Some great defence from Wawrinka, topped off with a signature cross court backhand winner helped the Swiss consolidate the break.
A slew of Kyrgios errors gave Wawrinka a second break and the 20-year-old made the decision to retire from the match right after that.
Wawrinka has been in search of his best game from the moment he arrived to Dubai and has been improving with each match throughout the week.
Asked if he feels he has reached his best form yet, Wawrinka said: “Not yet, but I’m in finals so there is one more match to play my best tennis. That’s the most important.

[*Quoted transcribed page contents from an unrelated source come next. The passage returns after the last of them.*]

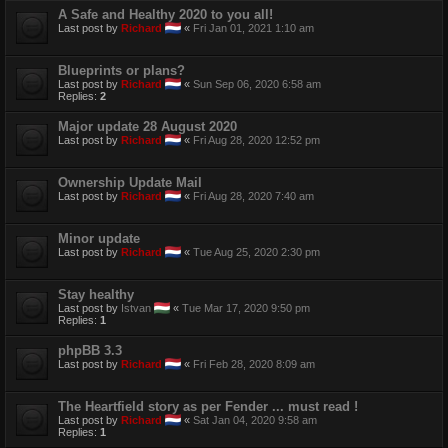
A Safe and Healthy 2020 to you all!
Last post by
Richard
«
Fri Jan 01, 2021 1:10 am
Blueprints or plans?
Last post by
Richard
«
Sun Sep 06, 2020 6:58 am
Replies:
2
Major update 28 August 2020
Last post by
Richard
«
Fri Aug 28, 2020 12:52 pm
Ownership Update Mail
Last post by
Richard
«
Fri Aug 28, 2020 7:40 am
Minor update
Last post by
Richard
«
Tue Aug 25, 2020 2:30 pm
Stay healthy
Last post by
Istvan
«
Tue Mar 17, 2020 9:50 pm
Replies:
1
phpBB 3.3
Last post by
Richard
«
Fri Feb 28, 2020 8:09 am
The Heartfield story as per Fender ... must read !
Last post by
Richard
«
Sat Jan 04, 2020 9:58 am
Replies:
1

“For sure if you look from the beginning of the week I was not playing great at all. I was trying to find a way. But that’s when I can still improve and I’m happy I did this week, not playing some great tennis, frustrated during matches but still fighting and trying to find solutions to win more matches during the week to play better.
“I started to feel way better already yesterday. I feel that on the court I start to feel better. I know what to expect. I’m moving better. I’m a little bit more relaxed and my strokes are going better.”
And whether he was surprised at how the match ended, the 30-year-old Swiss added: “Yes and no. No, because when you see during the match, you can imagine that it can happen something because he wasn’t really there from the beginning, wasn’t serving his best.
“You never know what to expect, because again, as you see when he broke me back at 3-4 he was playing really well. That’s why I was focused on myself.”
Wawrinka will face Marcos Baghdatis after the Cypriot defeated Spain’s Feliciano Lopez 3-6, 7-6 (7/1), 6-1.